Sunday, March 05, 2006

If You're Keeping Score At Home

I'm not going to watch the Academy Awards and I don't care who wins. A quick glance at the nominations shows that the potential winners have no claim to the awards for great film-making but rather the right Hollywood message. I read something about how the films nominated this year had the lowest cumulative attendance going as far back as they have good records. Another article had a spot-on assessment of the praise these films are receiving: directing that crap doesn't require any more courage than chewing gum. Courageous journalists are literally being marked for assassinations in Europe and the Middle East. Theodore van Gogh was literally murdered for his art. Brokeback Mountain, Syriana, Good Night and Good Luck, etc. utterly fail at changing anyone's views not because of censorship or bigotry but because they're so predictable.
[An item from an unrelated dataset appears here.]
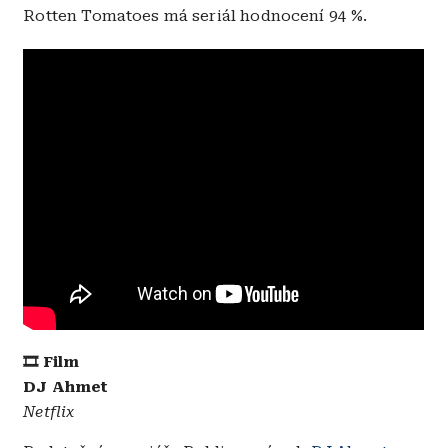
Rotten Tomatoes má seriál hodnocení 94 %.
🎞️ Film
DJ Ahmet
Netflix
The awards may be a sham, but I am interested in how accurately the market can predict the results of a secret ballot. Intrade.com called (or rather, investors using intrade) how every single state would turn out in the 2004 elections. This market predicted that Ratzinger would become pope, that SCOTUS nominee Miers would withdraw and Alito would be nominated in her place.

Here are the predictions for the Oscars:

Best Picture: Brokeback Mountain
Best Director: Ang Lee
Best Actor: Phillip Hoffman
Best Actress: Reese Witherspoon
Best Supporting Actor: George Clooney
Best Supporting Actress: Rachel Weisz

2 comments:

radar said...

I watched part of it (mrs. radar was interested) and I was amazed to see the self-glorification the actors and producers padded themselves with... It's always been amazing to me this idea that "good" movies don't win, "important" ones do.

The Big Ticket said...

I'm still bitter about American Beauty winning over The Matrix a few years back. (Does anyone remember a movie more revolutionary, let alone entertaining?!?) Underlying statements are heralded as artistic and political "genious" and take away from the point of movies altogether. It's hard to consider a film "Best" Picture when 2/3 of the American populace either refuse to see it or are offended by its content (BB Mountain).
Oh, and Slowpitch, I think I saw the comparison that the box office revenues for all five nominated films combined drew in just over $200,000 while The Chronicles of Narnia made $268,000 alone. Oh well, I suppose this is why they don't allow the public to vote.